The CTN will provide frequent internet updates on key topics tailored to the members’ interests and bi-monthly technology reports prepared by technology experts in specific areas. Domains to be covered by the CTN include drilling, IT, seismics, data base services, economics and HSE. Membership is $10,000 per year. More from www.harc.edu.
ESRI’s flagship Geographical Information System (GIS) promises a “GIS for the new millennium.” ArcInfo has been completely re-tooled in version 8 and reflects ESRI’s slow but sure migration from UNIX to Microsoft Windows NT. The user environment boasts three new tools – ArcMap for map-based edit, query and display, ArcCatalog, a data-centric spatial database manager and ArcToolbox for geodata processing and transformation.
ArcInfo supports the legacy data model of other ESRI tools such as ArcView, but introduces a new object-oriented geographic data model – the ‘geodatabase.’ This will allow users to tag geo-referenced data with behavior, properties, rules and complex relationships. ArcInfo 8 is built around ESRI’s Spatial Database Engine (SDE) in the ArcSDE Application Server which can utilize other native spatial technologies where available (such as Oracle SDO). Scalability is ensured through a variety of database engines. Microsoft Jet (Access) is used for the personal geodatabase and Oracle or SQL Server can be deployed for multi-user environments.

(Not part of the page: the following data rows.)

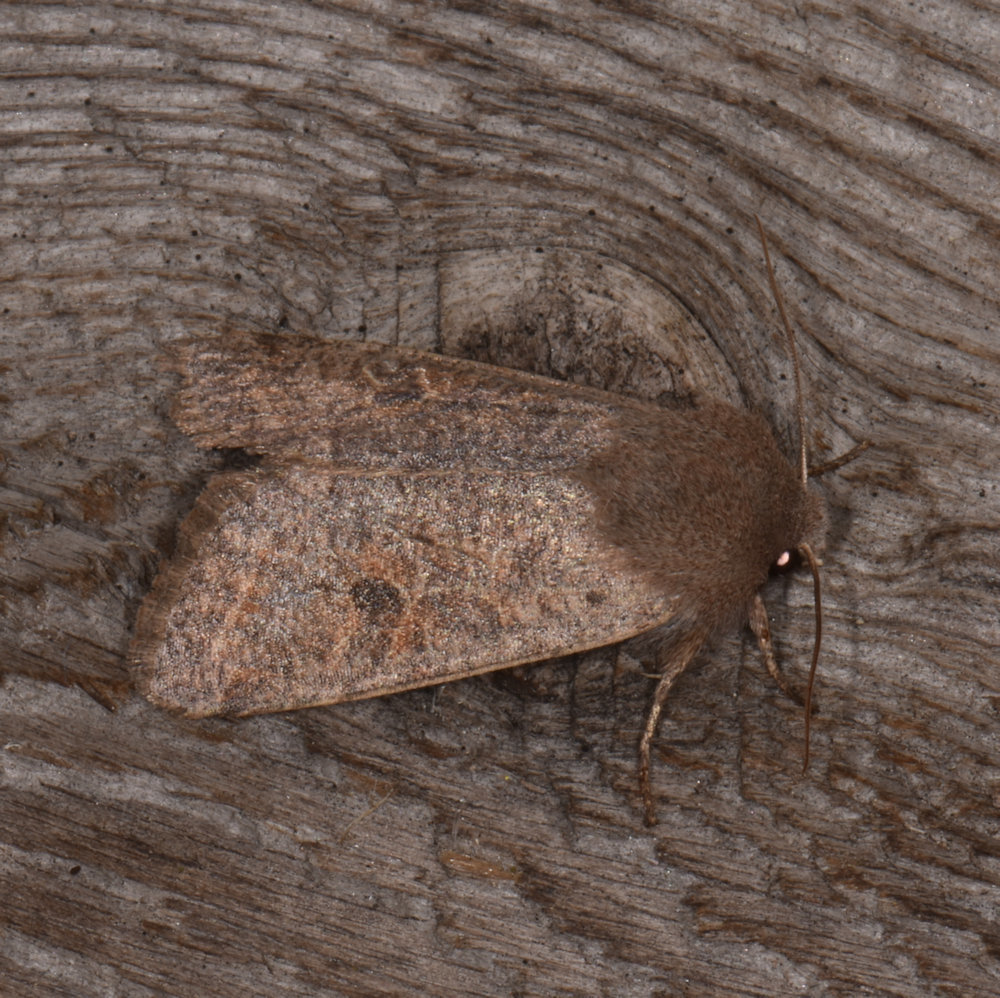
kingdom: Animalia
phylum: Arthropoda
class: Insecta
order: Lepidoptera
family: Noctuidae
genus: Orthosia
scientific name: Orthosia hibisci
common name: Green fruitworm
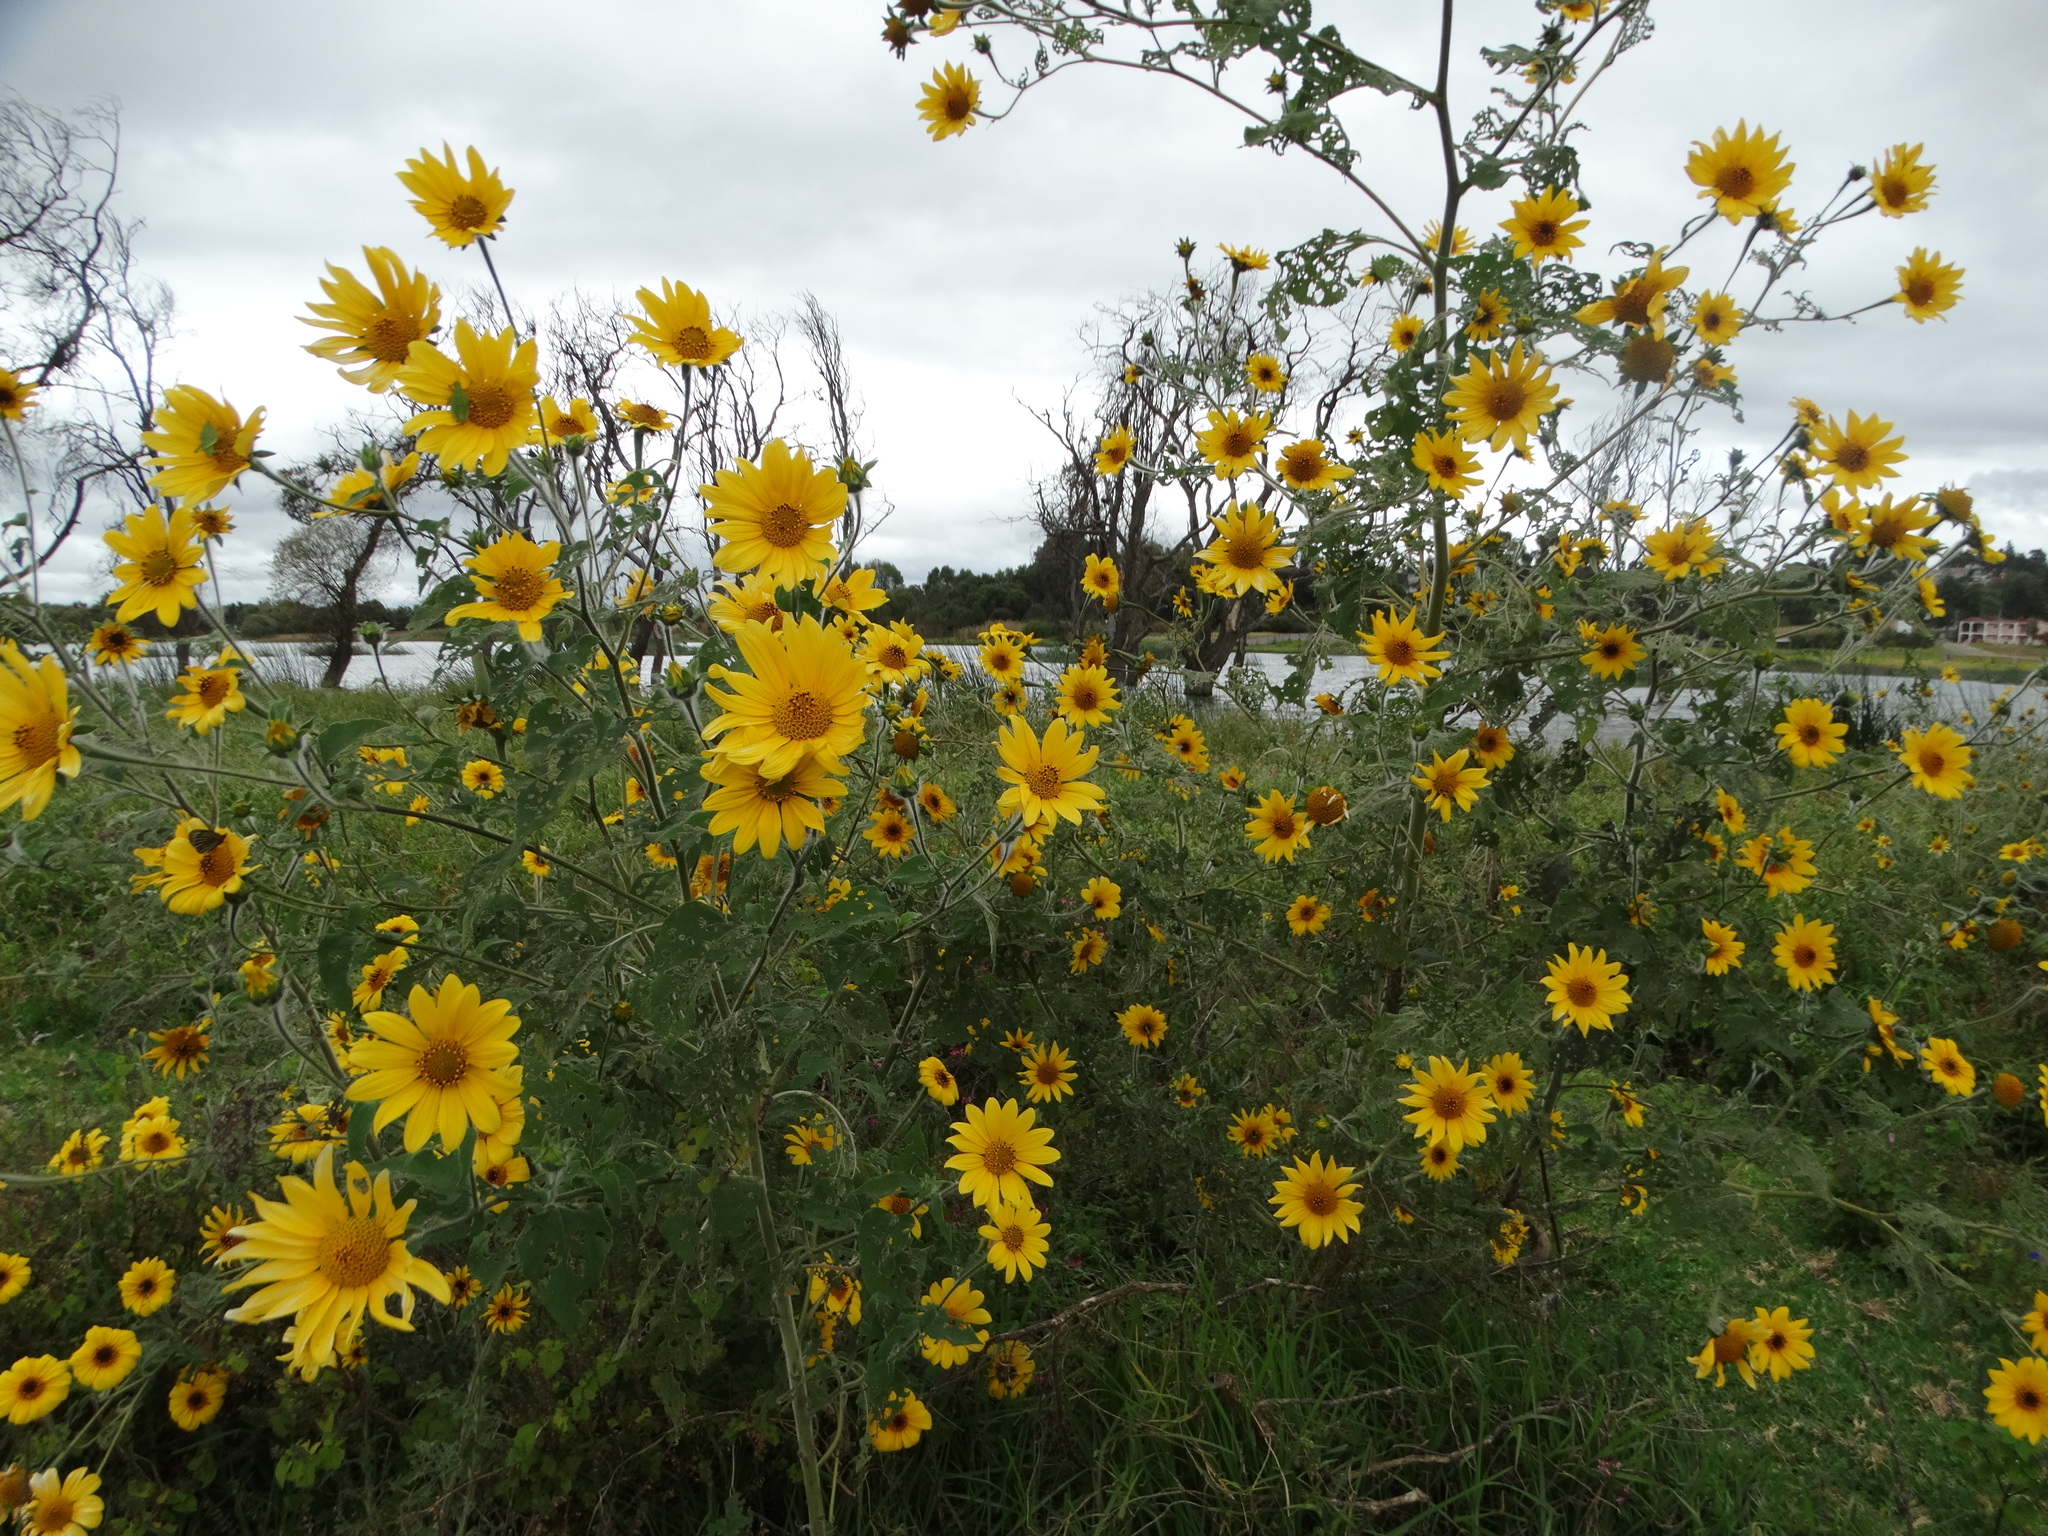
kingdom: Plantae
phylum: Tracheophyta
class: Magnoliopsida
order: Asterales
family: Asteraceae
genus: Tithonia
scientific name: Tithonia tubaeformis
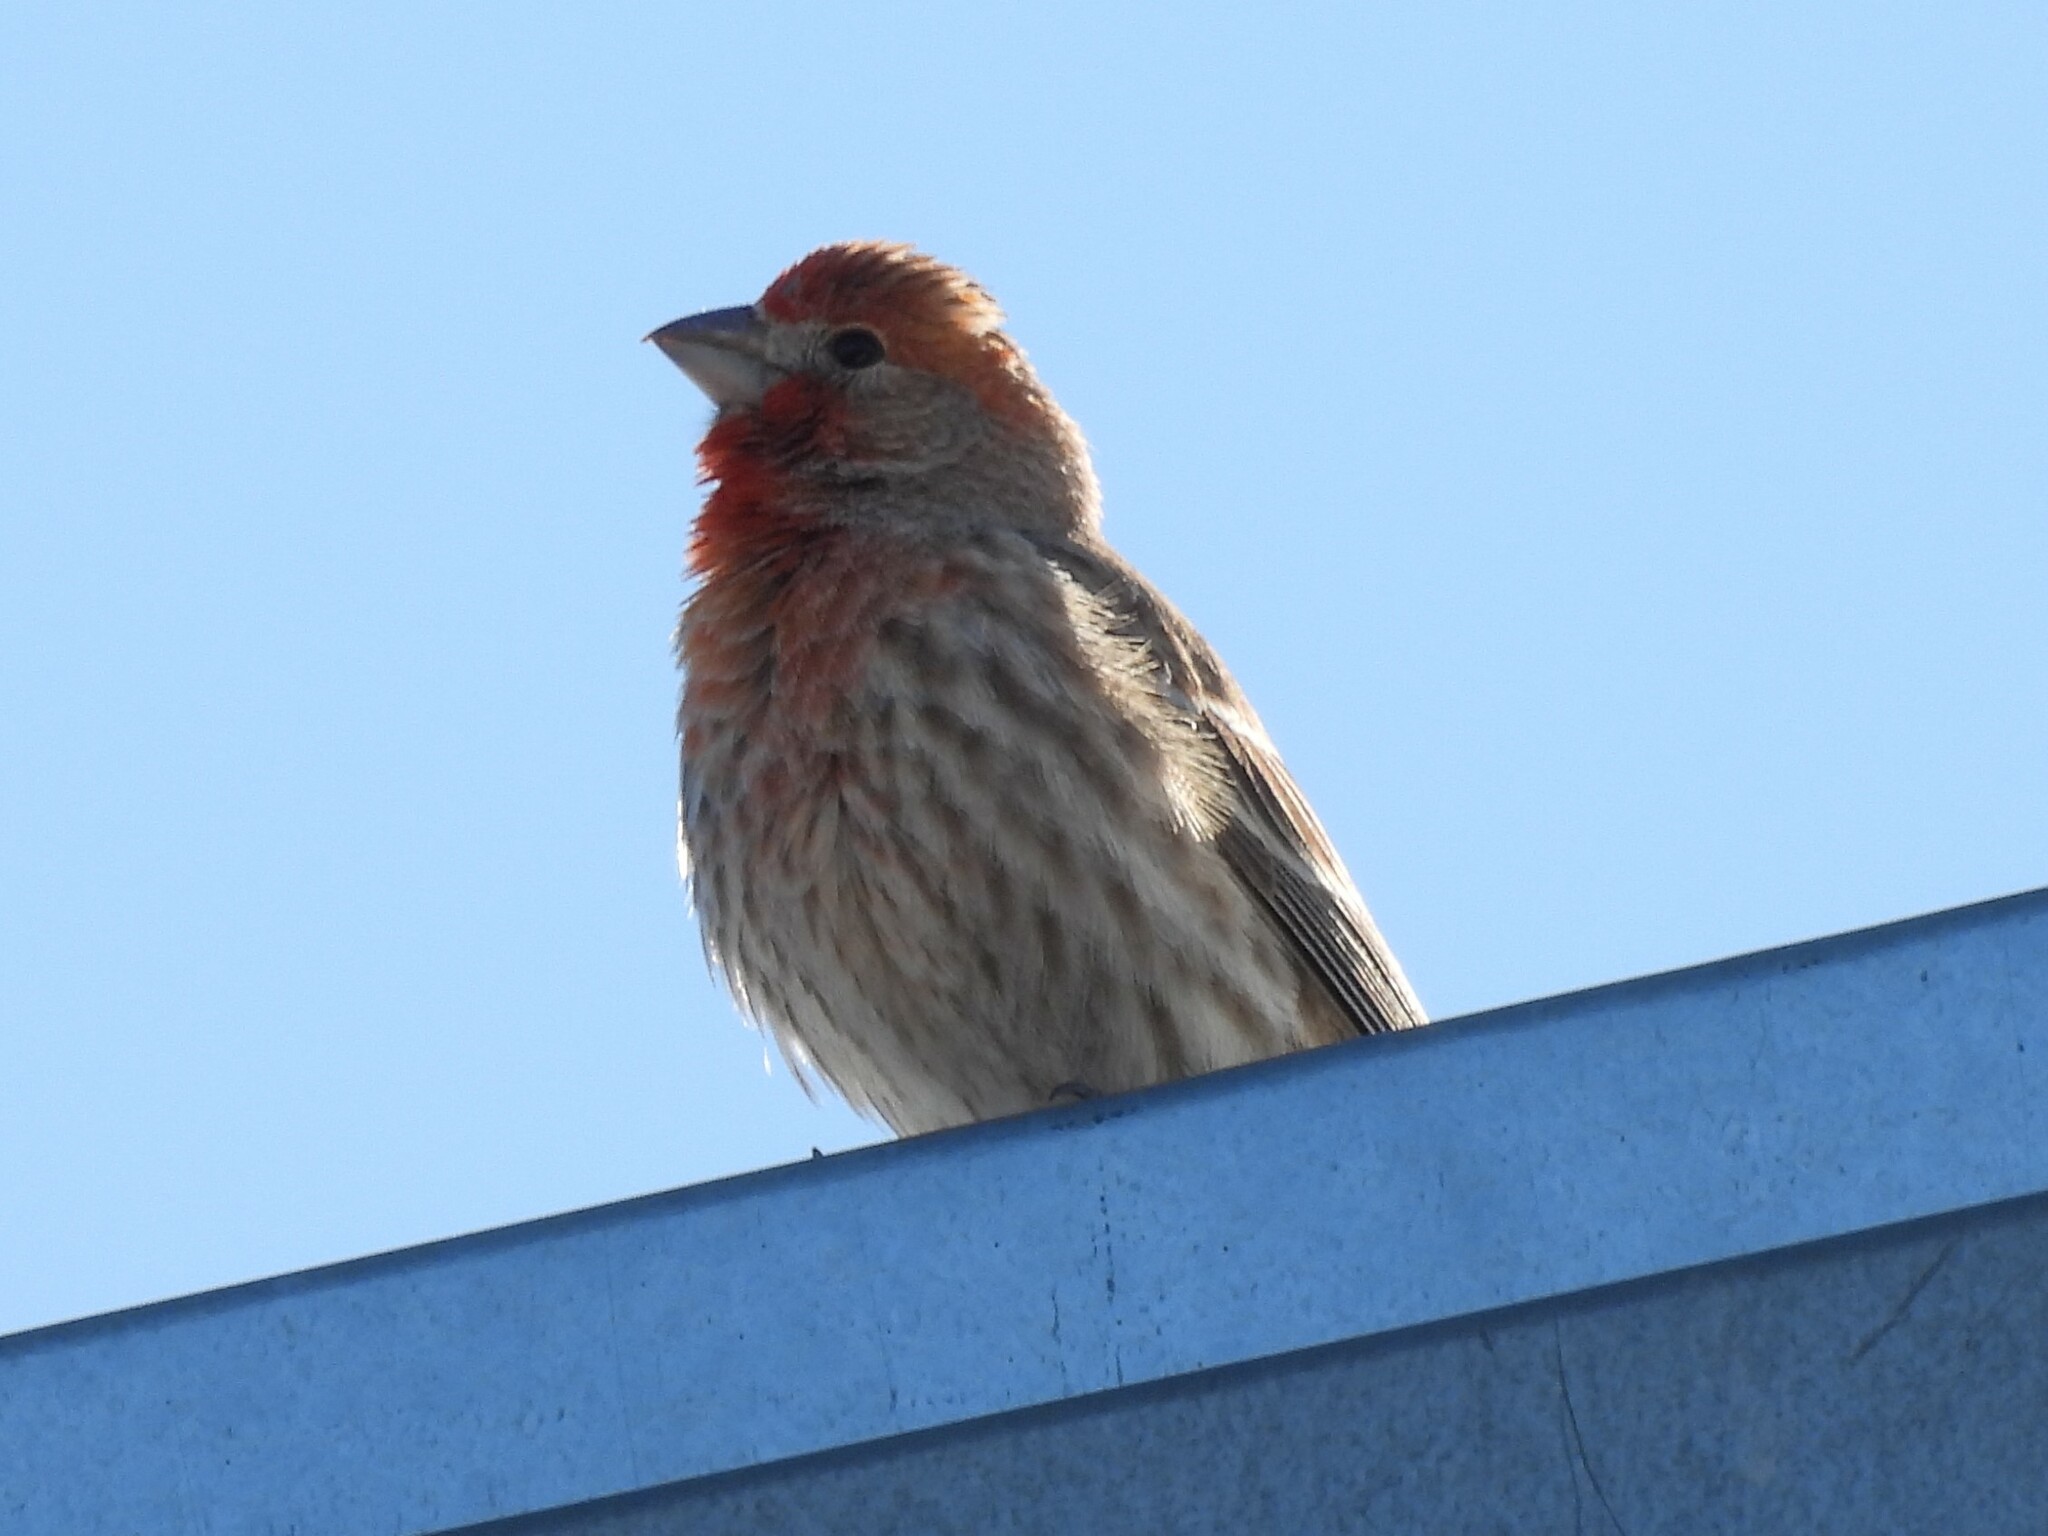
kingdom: Animalia
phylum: Chordata
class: Aves
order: Passeriformes
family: Fringillidae
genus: Haemorhous
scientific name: Haemorhous mexicanus
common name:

Concomitant with the move to NT is the development of Visual Basic for Applications as the programmatical glue for ArcInfo applications. As the press release says, ‘any component object model’ can be used to drive ArcInfo – so long as it is COM! ArcInfo 8 incorporates features originally developed for ESRI’s GIS client software ArcView and is said to provide ArcView’s ease of use with the full functionality of the database-driven ArcInfo. ArcInfo 8 also offers high-quality cartographic output. Jack Dangermond, president of ESRI claims that "users will immediately realize the benefits of the new ArcInfo whether they work on a single desktop system or a large company network." ArcInfo 8 is shipping now, more from www.esri.com.
Four Chinese oil companies have selected the Auspex NS2000 Enterprise Network Attached Storage (NAS) solution. One of the new Auspex users, CNPC VP Chen Jian Xin said "We have been using the NS2000 for five months, and it has already made a substantial difference in our engineers’ ability to speedily interpret critical data." more from www.auspex.com.
From Dust to Digits
Bundles and folders, boxes and rolls Analog, TIAC and HDDR Sepias, vellums, mylars and film Cartridges, 9-tracks, 8 mils and WORM Chaining and OB’s for DFS III GUS BUS and SEG-Y, SEG-A, B and D Microfiche packets and microfilm spools Sticky old tapes and checkshot files Gravity, mag, VSP and 3D Filtered and migrated stacks and tau-P Clarke and Mercator and UTM Zone Lat/Long, projection and "DATUM UNKNOWN"
Kathy Taerum, 1999.
Landmark Graphics Canada has acquired the geological and geophysical software assets of Geophysical Micro Computer Applications (GMA) for $6.8 million. The software is to integrate Landmark’s Geographix PC-based interpretation product line. Landmark president and CEO Bob Peebler said "GeoGraphix will provide an integrated environment for verifying seismic interpretations with geologic models to reduce the risk and uncertainty inherent in the interpretation process."
One industry source expressed surprise at the price paid for the GMA synthetic modeling package - but PDM understands that the focus of the acquisition is rather the GMA client base.